Press Trust of India March 04, 2020 11:31:44 IST
Nearly 81% employers feel new income tax regime not to benefit staff; communication with employees to become biggest challenge: Survey
  • As much as 60% of respondents feel that those within the income bracket of Rs 5-10 lakh and Rs 10-25 lakh will be impacted by the new tax regime

  • As much as 83% respondents feel that less than 30% of their employees will opt for the new tax regime

  • It will be a challenge for their HR systems to handle dual tax regime, which also increases the compliance cost, the survey said

Mumbai: A survey of HR and finance professionals across companies has found that a vast majority (81 percent) of them don't consider the new optional income tax (I-T) regime beneficial for their employees.

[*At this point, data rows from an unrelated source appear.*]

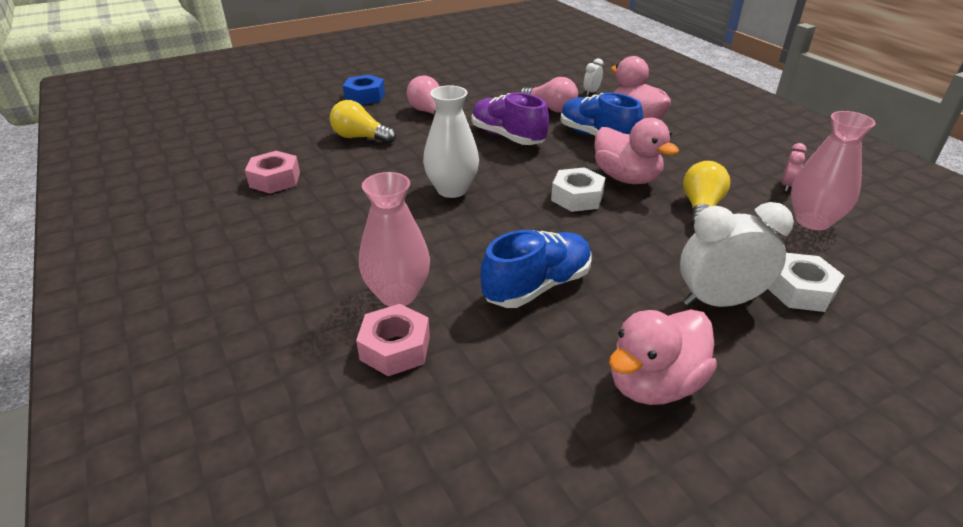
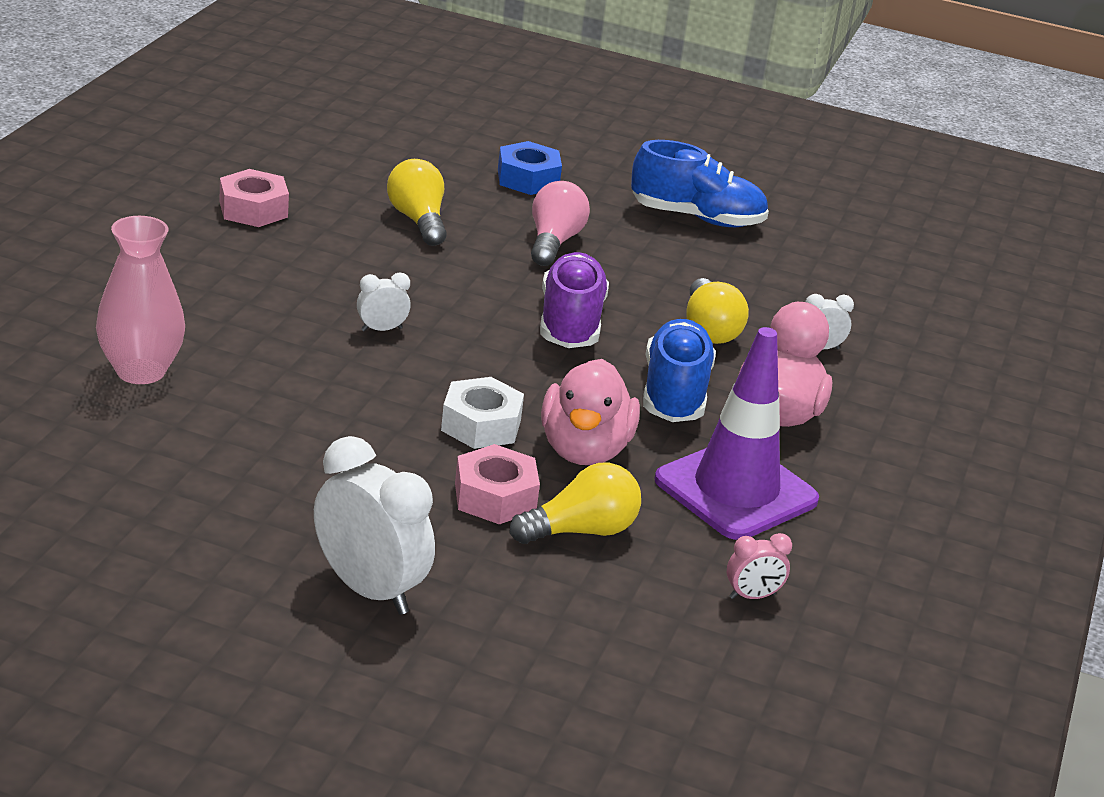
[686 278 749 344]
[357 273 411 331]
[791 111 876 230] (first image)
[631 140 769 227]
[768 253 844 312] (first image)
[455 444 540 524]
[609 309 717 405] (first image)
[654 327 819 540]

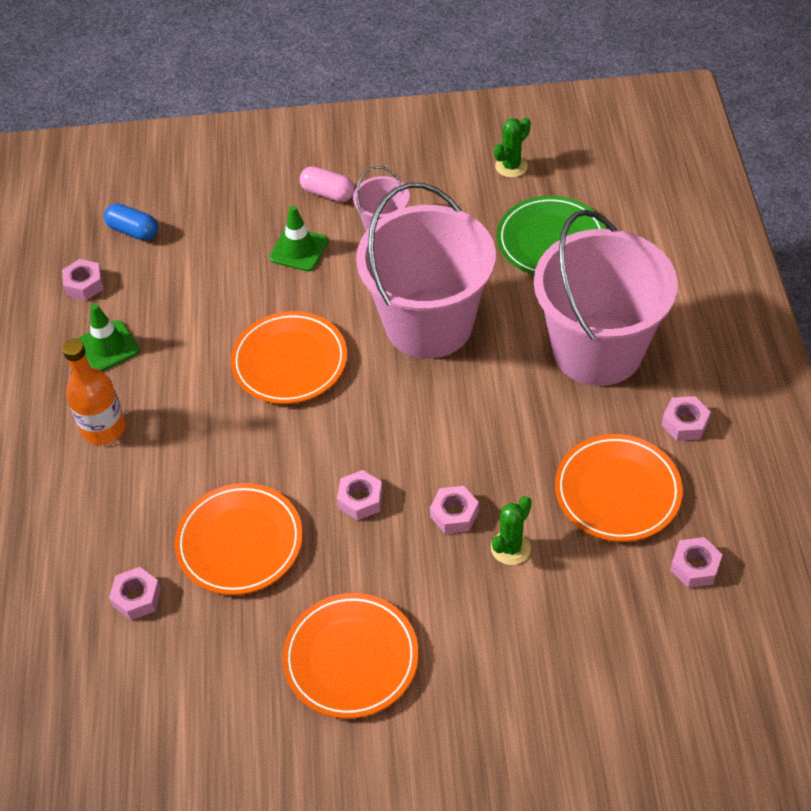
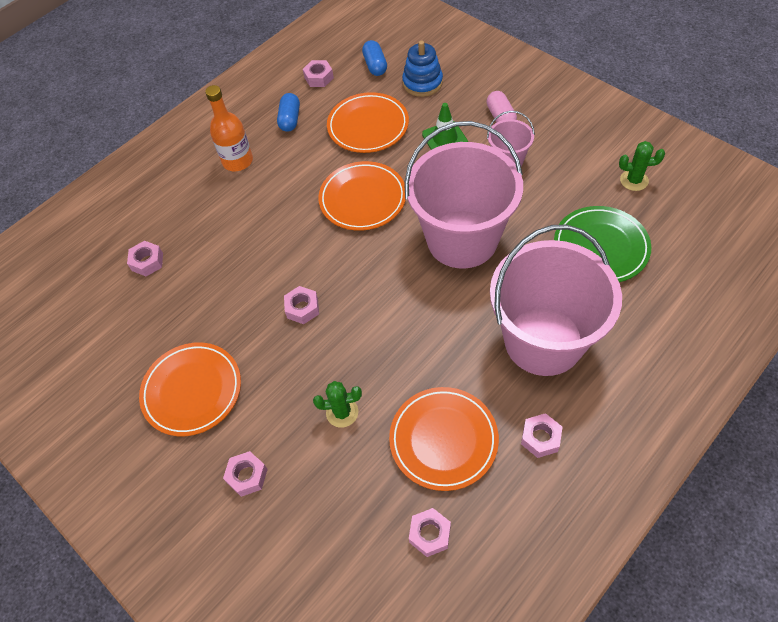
[277 93 300 132]
[327 92 409 153]
[223 451 268 497]
[402 41 443 97]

The government in Budget 2020-21 offered new tax slabs for taxpayers forgoing all existing deductions and exemptions.

The survey conducted by HR specialist Mercer across HR and finance professionals from 119 companies found that as much as 81 percent of their employees feel that the new tax regime will not benefit them.

Nearly 81 employers feel new income tax regime not to benefit staff communication with employees to become biggest challenge Survey

Representational image. Reuters

As much as 60 percent of respondents feel that those within the income bracket of Rs 5-10 lakh and Rs 10-25 lakh will be impacted by the new tax regime.

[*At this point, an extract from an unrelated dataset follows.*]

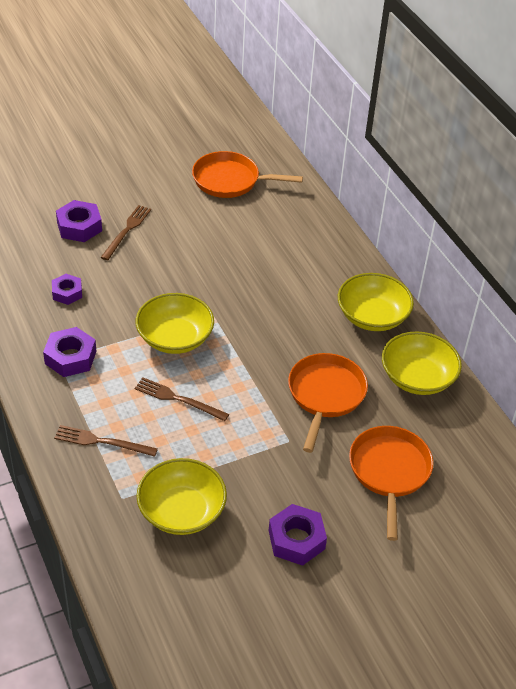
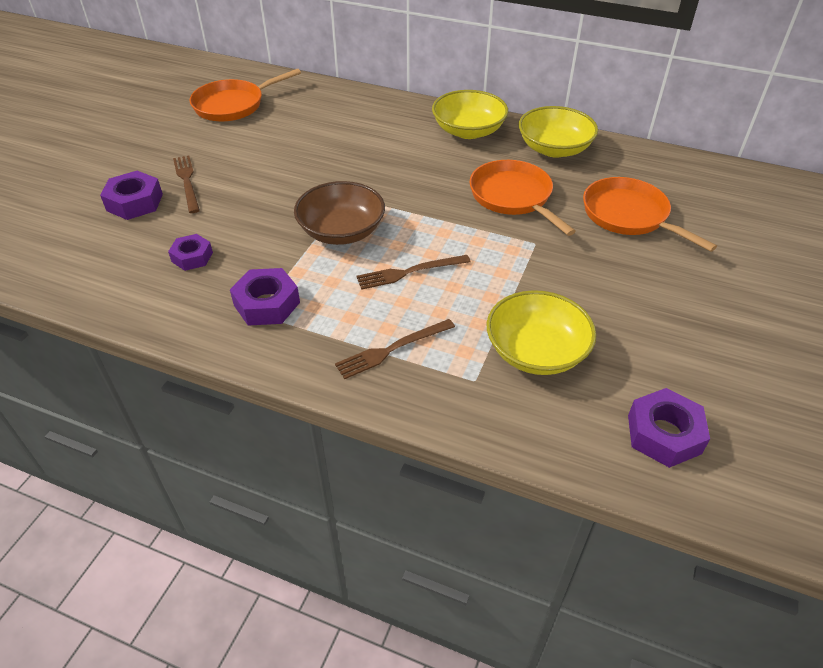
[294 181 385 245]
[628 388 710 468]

"A higher 80 percent of responding employers think that the new tax regime will adversely affect the retirement savings behaviour of their employees," the survey released on Tuesday said.

They also fear the new income tax regime will deter employees from taking up voluntary benefits from their employers, and this will force those drawing higher incomes to look for other investment options.

This would pose a two-fold challenge for companies, it said.

While organisations will have to look for innovative nudges to ensure that employees save voluntarily, it will also create a complex task at hand while negotiating for a better rate for these benefits with the vendors.

As much as 83 percent respondents feel that less than 30 percent of their employees will opt for the new tax regime.

The HR heads are further worried that communicating with employees about the new tax regime will be the biggest challenge they will face.

Besides, they feel it will be a challenge for their HR systems to handle dual tax regime, which also increases the compliance cost, the survey said.

The survey covered financial services, automotive manufacturing, IT/ITes, healthcare, chemical/life sciences, consulting, telecom, FMCG/ retail, travel/logistics, and education.

While 64 percent of respondents expect a medium to high complexity challenge in introducing the new tax regime, only 13 percent actually anticipate a change in salary structure, which means the employers may continue with same salary structures with various components irrespective of the tax regime chosen by the employees.

Also, more than 80 percent employers think that the changes in section 17(2), under which employer contribution towards superannuation, national pension scheme and provident fund above Rs 7,50,000 will be taxable in the hands of employee, will create a negative impact on the amount of money they are investing towards these investment products.